January is traditionally known as a time to make resolutions or goals for the next 12 months, and it’s a great time to set your fishing goals for 2018.

Over and over, many anglers just head out to their local fishing holes to get their fishing fix. And maybe they squeeze a fishing outing or two into their family vacation in the summer. But year after year, most fish the same, familiar places over and over, rarely have a stellar day or ever catch anything memorable.

But some anglers across the Carolinas have caught onto what Rod Thomas of Capt. Ponytail Guide Service calls “widening the net.” This has changed the fishing success of many anglers who have either heard him speak at seminars or joined him on a fishing trip or two.

Widening the net, said Thomas, simply means expanding the areas you fish based on where the hot bite is. He realized this while working for a television show; one of his duties was to schedule and film fishing trips.

“It never failed that when I called a guide service and told them what species of fish we wanted to do a show on, they would give me a very narrow window of time and tell us we needed to be there during those dates in order to get the best footage for that species,” said Thomas (336-240-5649).

Once he decided to guide full-time, Thomas knew he would not focus on just one area or species. 

“I decided I was going to fish where the fish were, when they were biting. It’s the best chance I have at putting my clients on the most fish, the biggest fish, and the hottest bite no matter what time of year it is,” he said.

Of course, those who don’t fish for a living find solace in getting away for an evening of fishing here and there, close to home, and everyone just can’t chase after the hottest bite of every month. But by widening your net, you can catch your biggest fish ever this year. Or experience 100-fish days. Or catch enough keepers to stock your freezer for a fish fry every month. 

Across the Carolinas, different anglers will discuss the hottest bite at different times. Trying an internet search for “best saltwater fishing February Carolina,” etc, can put you on the right track to planning  your best fishing year yet.

“Expanding your range is truly the No. 1 way to become a better angler. The mark of a better fisherman is to catch more fish, bigger fish, and have the most hookups with the fewest casts,” Thomas said. “The best way to do that is to simply go where the fish are biting, when they are biting. Widen that net. Expand the size of the area you fish, and you’ll have the best fishing year ever.” 

Stay prepared for another hot bite

I was fishing with Thomas last spring during the bull redfish run in Winyah Bay outside of Georgetown, S.C., and we were catching plenty of redfish in the 45-inch range. In the distance, we noticed a lot of surface activity, and it was heading our way.

“I don’t know what these fish are, but we’re going to cast to them,” said Thomas, who quickly grabbed two rods.

These were not rods that we were using for the redfish. They were lighter rods with soft-plastic lures tied on, much different than the stiff rods we were fishing with cut bait for the bulls. No sooner did Thomas hand me a rod than the surface feeding was all around us. After a few casts, Thomas hooked up, still unsure of what species these fish were. Then I hooked up.

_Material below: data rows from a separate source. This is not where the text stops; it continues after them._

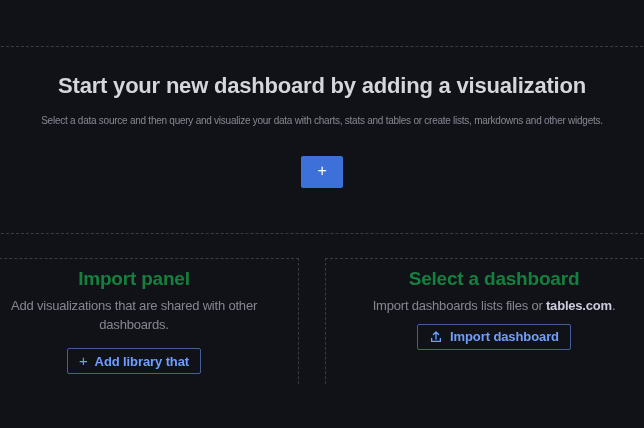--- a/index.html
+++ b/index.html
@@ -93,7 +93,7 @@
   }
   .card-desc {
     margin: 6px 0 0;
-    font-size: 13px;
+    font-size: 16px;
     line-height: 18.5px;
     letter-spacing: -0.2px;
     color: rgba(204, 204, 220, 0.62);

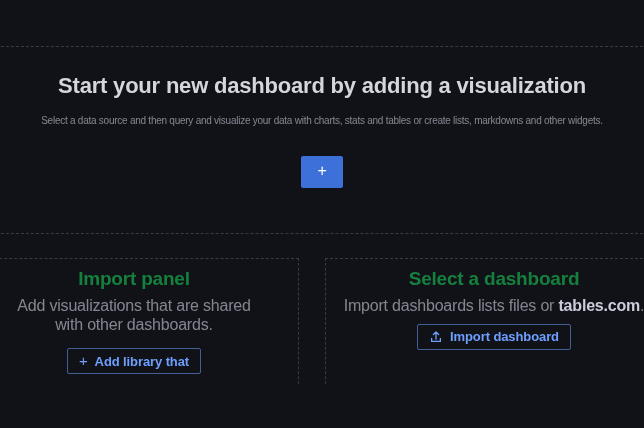--- a/index.html
+++ b/index.html
@@ -156,7 +156,7 @@
 
   <section class="widget widget-import-dashboard">
     <h2 class="card-title">Select a dashboard</h2>
-    <p class="card-desc"><span>Import dashboards lists files or </span><span class="strong">tables.com</span><span>.</span></p>
+    <p class="card-desc"><span>Import dashboards lists files or </span><span class="strong">charts.com</span><span>.</span></p>
     <button class="btn-outline">
       <span>
         <svg class="upload-icon-svg" width="14" height="14" viewBox="0 0 16 16" fill="none">

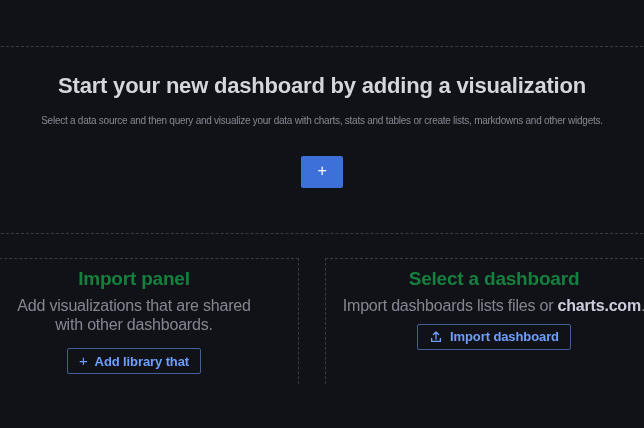--- a/index.html
+++ b/index.html
@@ -120,7 +120,7 @@
     cursor: pointer;
   }
   .widget-import-panel .btn-outline { margin-top: 14px; }
-  .widget-import-dashboard .btn-outline { margin-top: 8px; }
+  .widget-import-dashboard .btn-outline { margin-top: 25px; flex-direction: column; }
   .btn-outline .plus {
     font-size: 15px;
     font-weight: 400;

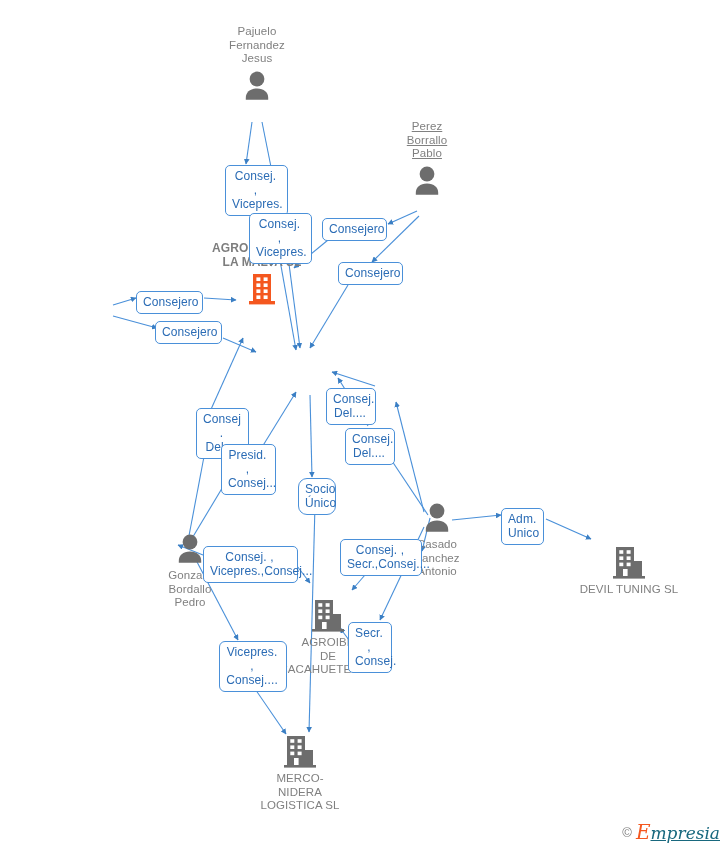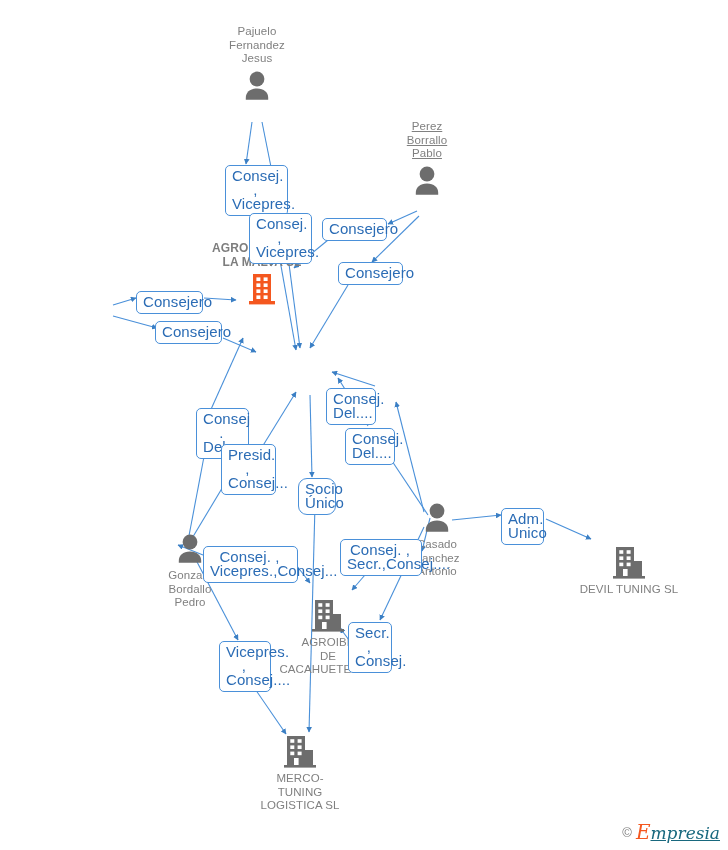--- a/index.html
+++ b/index.html
@@ -64,7 +64,7 @@
     border: 1px solid #4a90d9;
     border-radius: 5px;
     color: #2b6cb5;
-    font-size: 15px;
+    font-size: 12px;
     line-height: 14px;
     text-align: center;
     padding: 3px 8px 4px 6px;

We fought the fish to the surface, finally landing them, and the school disappeared just as quickly as it showed up. They were false albacore, and they were closer to shore than Thomas had ever caught them. It wasn’t something he was expecting to happen, but it’s something he was prepared for.

Having those other rods rigged, even though they weren’t suitable for our intended target, gave us the opportunity to catch those false albacore. If we’d cast our bottom rigs at those fish, or tried to re-tie with better suited lures, chances are we would still be wondering what that school was. 

Tip: Go out on a limb

Even if your fishing opportunities are limited, don’t fall into the trap of going back to the same place for the same species, every time. Don’t be afraid to target different fish, in different places, if the bite is on.